Starving Tumors: Fasting Boosts Cancer-Fighting Therapies

Life-saving cancer-fighting chemotherapy works better with fewer side-effects in patients who combine treatment with fasting, medical scientists believe.

But, in analyzing pilot studies, they caution larger-scale research is vital to determine just how fasting helps combat cancer and how many patients can be helped.

“Fasting certainly works for some cancer patients — but not for all,” says Dr. Veronique Chachay, a prominent medical science researcher at Australia’s Brisbane-based Queensland University.

She tells Newsmax Health many scientific studies on the topic have been promising.

Among these studies is one by a team at The Netherlands’ Leiden University Medical Centre. It was led by a professor there who is one of that European nation’s leading medical researchers, Dr. Hanno Pijl.

Pijl’s team’s published its research in a in a peer-reviewed journal, BMC Cancer – with this startling conclusion: Evidence indicates “short-term fasting protects healthy cells against side-effects of chemotherapy and makes cancer cells more vulnerable to it.”

Chachay explains that cancerous cells are fueled by glucose — a type of sugar — that helps drive their energy metabolism, rapid growth, and resistance to chemotherapy.

“Under low blood-glucose conditions, cancer cells are in effect being starved, becoming more vulnerable to chemotherapy,” Chachay notes. “Over the past two decades, research in animals has shown restricting calories — with alternating periods of fasting and feeding — promotes protection mechanisms for healthy cells while increasing white blood cells that kill cancer cells, she continues.

“Further animal studies and early trials in humans confirmed short-term fasting prior to, and after, chemotherapy treatment reduced side-effects. It also protected healthy cells from the toxicity of the (chemotherapy) drug while killing cancerous ones.

Chachay says cancerous cells’ propensity to “thrive on glucose” was first demonstrated in the 1950s by a German physiologist named Dr. Otto Warburg.

“He also showed they (cancerous cells) were unable to use fatty acids efficiently for energy or at all,” Chachay notes.

“This idea of cancer being a disease reliant on rapid glucose metabolism has reemerged recently.”

In the Dutch study, short-term fasting was shown to be safe and well-tolerated.

Breast cancer patients received their normal chemotherapy drugs after 24 hours’ fasting during which they were allowed only water, tea or coffee.

“Patients who fasted did considerably better than those in a control group who didn’t fast,” says Chachay.

No limits were placed on the amount of water, hot tea or coffee (without cream or sugar) patients could consume.

Chachay notes another animal study suggests restrict diets may help combat neuroblastoma — a common childhood where cancer cells congregate in nerve tissue of adrenal glands, chest, neck, or spinal cord. Neuroblastoma is ranked the third most common childhood cancer after leukemia and cancer of the central nervous system.
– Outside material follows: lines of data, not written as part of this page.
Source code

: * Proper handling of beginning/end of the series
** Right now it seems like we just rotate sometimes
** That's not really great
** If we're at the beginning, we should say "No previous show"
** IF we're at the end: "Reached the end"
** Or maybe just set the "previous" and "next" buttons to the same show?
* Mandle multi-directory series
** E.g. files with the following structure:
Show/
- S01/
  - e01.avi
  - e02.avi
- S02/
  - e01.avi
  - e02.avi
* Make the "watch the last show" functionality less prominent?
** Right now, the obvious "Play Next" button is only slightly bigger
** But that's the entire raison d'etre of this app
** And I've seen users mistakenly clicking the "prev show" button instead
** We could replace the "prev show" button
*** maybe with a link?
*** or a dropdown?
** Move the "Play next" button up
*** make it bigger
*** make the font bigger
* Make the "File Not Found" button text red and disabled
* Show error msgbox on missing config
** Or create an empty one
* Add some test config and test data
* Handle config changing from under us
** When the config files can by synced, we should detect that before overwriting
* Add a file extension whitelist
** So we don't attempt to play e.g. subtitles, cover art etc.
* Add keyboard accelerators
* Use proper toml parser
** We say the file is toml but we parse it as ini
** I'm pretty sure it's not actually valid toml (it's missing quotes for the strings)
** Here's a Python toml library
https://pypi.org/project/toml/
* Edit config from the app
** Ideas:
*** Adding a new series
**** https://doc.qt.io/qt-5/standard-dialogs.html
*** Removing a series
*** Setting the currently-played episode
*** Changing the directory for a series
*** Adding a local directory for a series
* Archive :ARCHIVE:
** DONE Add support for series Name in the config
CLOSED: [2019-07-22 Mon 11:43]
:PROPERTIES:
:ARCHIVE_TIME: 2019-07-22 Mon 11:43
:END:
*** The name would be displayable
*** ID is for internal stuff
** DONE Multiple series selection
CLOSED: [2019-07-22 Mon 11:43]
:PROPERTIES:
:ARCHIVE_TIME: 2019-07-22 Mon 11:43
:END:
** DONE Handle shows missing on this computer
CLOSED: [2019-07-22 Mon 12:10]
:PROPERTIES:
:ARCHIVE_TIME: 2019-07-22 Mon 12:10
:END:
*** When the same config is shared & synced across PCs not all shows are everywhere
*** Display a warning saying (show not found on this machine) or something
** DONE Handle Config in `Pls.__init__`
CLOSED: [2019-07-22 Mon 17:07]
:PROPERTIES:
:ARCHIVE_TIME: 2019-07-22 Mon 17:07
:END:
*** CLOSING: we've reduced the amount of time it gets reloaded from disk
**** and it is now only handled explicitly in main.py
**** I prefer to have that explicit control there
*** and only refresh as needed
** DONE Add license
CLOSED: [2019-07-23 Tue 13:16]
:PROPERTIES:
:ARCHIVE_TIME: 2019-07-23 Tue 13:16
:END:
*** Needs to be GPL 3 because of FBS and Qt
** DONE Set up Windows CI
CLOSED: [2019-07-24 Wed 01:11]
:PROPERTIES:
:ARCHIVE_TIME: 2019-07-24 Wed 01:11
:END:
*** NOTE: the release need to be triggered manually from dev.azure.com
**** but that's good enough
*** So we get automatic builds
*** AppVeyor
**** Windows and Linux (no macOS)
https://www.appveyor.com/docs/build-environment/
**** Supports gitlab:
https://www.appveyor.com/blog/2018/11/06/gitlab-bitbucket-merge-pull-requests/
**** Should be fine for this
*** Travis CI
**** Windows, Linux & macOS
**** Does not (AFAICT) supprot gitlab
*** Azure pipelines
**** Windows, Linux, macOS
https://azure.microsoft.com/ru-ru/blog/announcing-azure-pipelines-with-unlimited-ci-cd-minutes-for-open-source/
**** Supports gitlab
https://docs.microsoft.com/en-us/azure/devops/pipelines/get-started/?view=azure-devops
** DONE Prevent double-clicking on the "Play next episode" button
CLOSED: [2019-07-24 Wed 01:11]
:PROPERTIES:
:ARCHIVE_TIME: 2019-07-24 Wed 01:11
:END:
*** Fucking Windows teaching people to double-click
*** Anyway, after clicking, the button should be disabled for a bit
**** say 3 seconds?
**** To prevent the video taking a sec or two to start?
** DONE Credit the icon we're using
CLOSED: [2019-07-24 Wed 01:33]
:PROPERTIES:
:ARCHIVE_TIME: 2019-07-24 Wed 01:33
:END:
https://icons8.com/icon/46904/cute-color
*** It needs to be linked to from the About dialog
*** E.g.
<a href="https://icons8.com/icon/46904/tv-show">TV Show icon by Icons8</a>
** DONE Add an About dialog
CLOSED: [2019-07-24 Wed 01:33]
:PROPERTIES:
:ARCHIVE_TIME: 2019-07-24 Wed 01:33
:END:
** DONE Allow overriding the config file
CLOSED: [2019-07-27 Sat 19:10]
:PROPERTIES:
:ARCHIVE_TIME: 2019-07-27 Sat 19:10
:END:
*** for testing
Chemotherapy generally involves breaks between courses of cancer-fighting medication. Patients in the Dutch study had 24-hour fasts before and after these.

The Leiden researchers, who confined themselves to breast cancer, noticed long-term fasting reduces “spontaneous cancer incidence and delays progression of tumors in animal tests.”

But, they added: “Chronic calorie restriction is not practical for clinical use since it causes unacceptable weight loss in cancer patients. However, brief periods of fasting may be feasible in patients and . . . were shown to slow cancer growth at least as effectively as chronic calorie restriction without compromising body weight.”

According to Chachay, other studies have shown short-term fasting makes chemotherapy more effective and lessens side-effects in some, but not all, other types of cancer. Among these are brain cancers.

She adds that further research is needed “involving more people and a greater variety of cancers. However, there’s already strong evidence that short-term fasting helps chemotherapy do its job and is also very effective in reducing side effects.”

As Chachay points out, side effects are sometimes so severe that patients abandon potentially lifesaving treatment.

“The aim of ongoing research is two-fold: improving the effectiveness of chemotherapy and reducing the level of side effects,” she says. “The outlook is very promising.”